The best thing about the drive is the quiet. When the car windows are rolled up, most of the surrounding noise is blocked out. As a habit, I don’t turn on the radio or put on CDs. I enjoy the sense of peace. It’s the only time in my day when I am surrounded by silence. I can actually hear myself think.
In the silence, and because I have time, I say my prayers. There’s no excuse not to. There’s no one else with me so why not talk to the One who loves me the most? We are each other’s captive audience.
It’s a bonus to be able to pick up the groceries or do some other shopping during the work day and not have to account for my time to anyone. As long as I get to a client at the agreed time, it’s all good. No one needs to know that there’s bags of food in the car.
My car is my office. Everything I need to do my job is in there. Stashed in the glove compartment is a box of granola bars – the kind that’s coated in chocolate – for those days when I get hungry while driving (and that happens often). It’s all pretty comfortable and relatively clean. I like it.

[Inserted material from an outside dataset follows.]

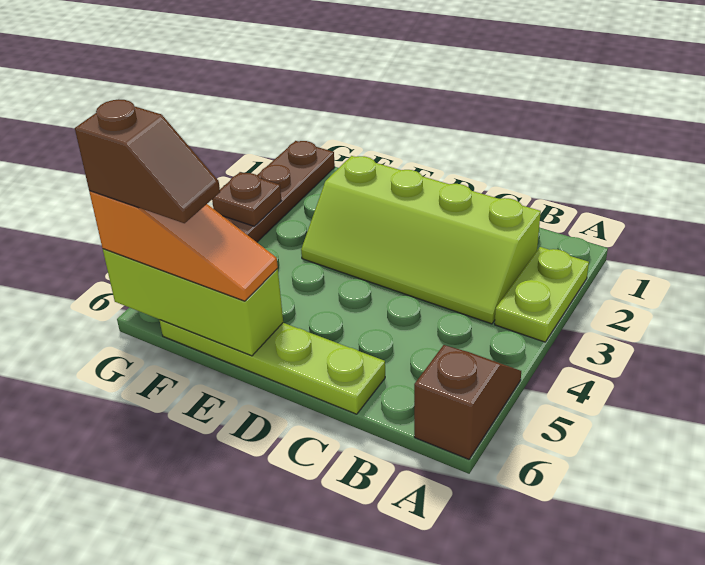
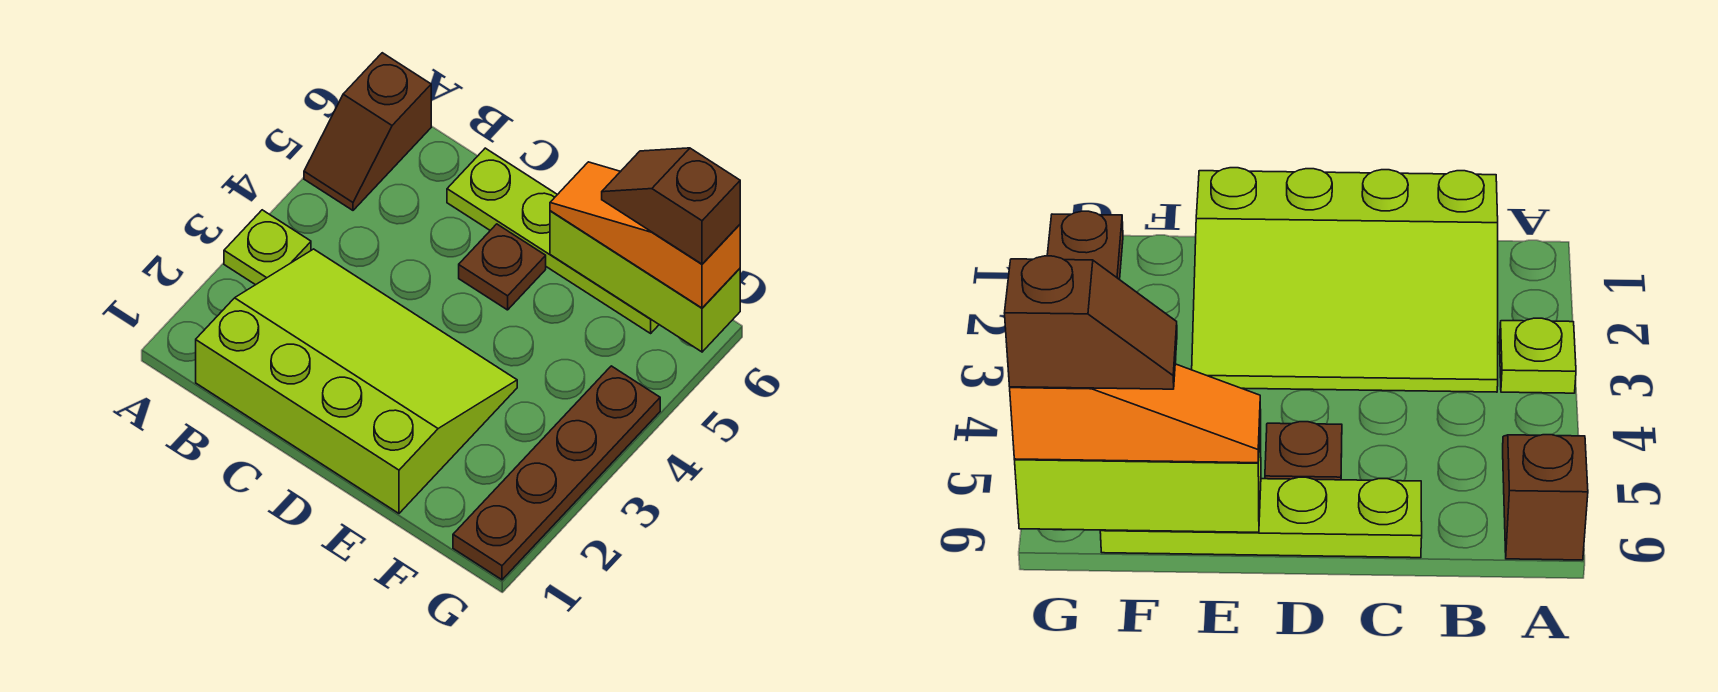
lime plate A2:A3 level 1 -> lime plate A3 level 1
lime slope B2:E3 level 1 top 2 -> lime slope B1:E3 level 1 top 1
brown plate G3 level 2 -> brown plate D5 level 1

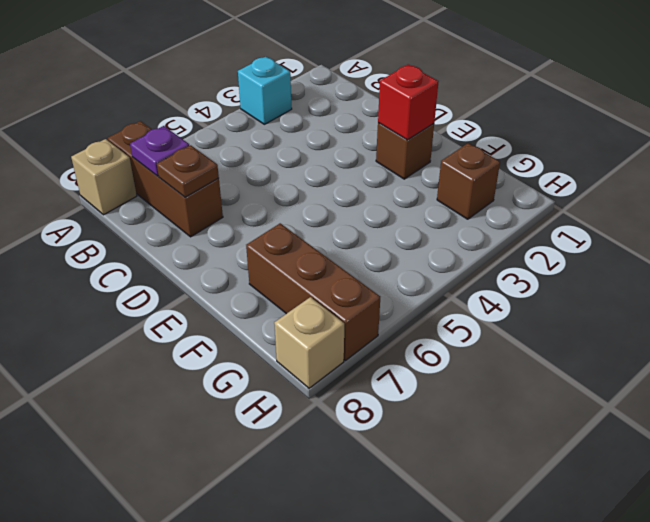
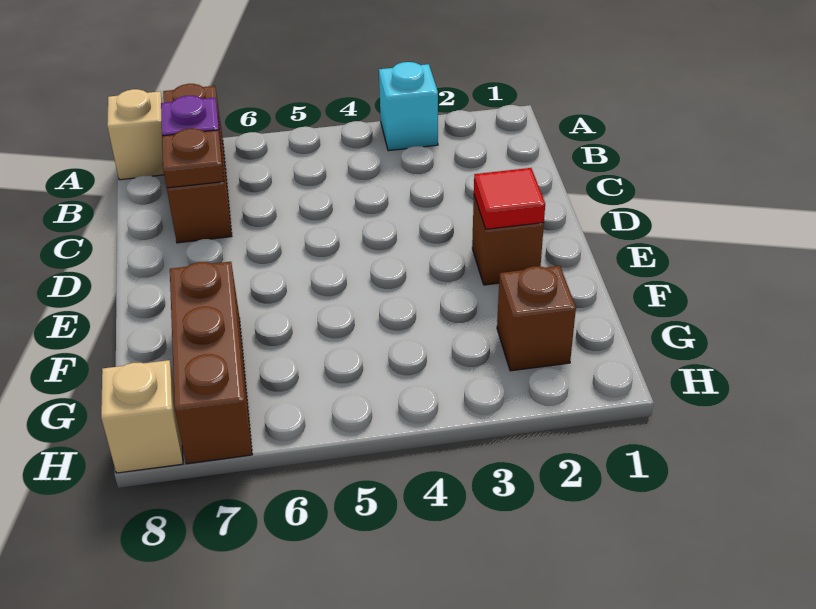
red brick E2 level 2 -> red tile E2 level 2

There are so many cars on the road, and so many people on the streets, I often wonder where everyone’s headed and why are so many people in a rush? It’s fun to people-watch when I’m stopped at a light or stop sign.
The people at the bus stops are the most interesting. Most of them look sombre in the morning; everyone looks miserable in bad weather. I quietly cheer for commuters running to catch the bus in high heels, with kids in tow, carrying overloaded backpacks, sprinting across 4 lanes of traffic just to get on that bus. In my head, I give a little “yay” when they make it. You don’t want to know what I say when the bus driver doesn’t give them a break.
Although I’m used to the driving and accept it as part of my day, I don’t hesitate to let someone else do the driving when I’m not working. My husband loves driving. Trouble is, we don’t have the same driving style. I’m a much more conservative, cautious driver and he’s not……although he has mellowed over the years. I sometimes manage to hold my tongue when he does something I wouldn’t do, especially if he’s driving my car. I’m very protective of my office/vehicle.
Driving is a necessary part of my day. Without it, I wouldn’t be able to have my nursing foot care business. For that reason alone, I am thankful.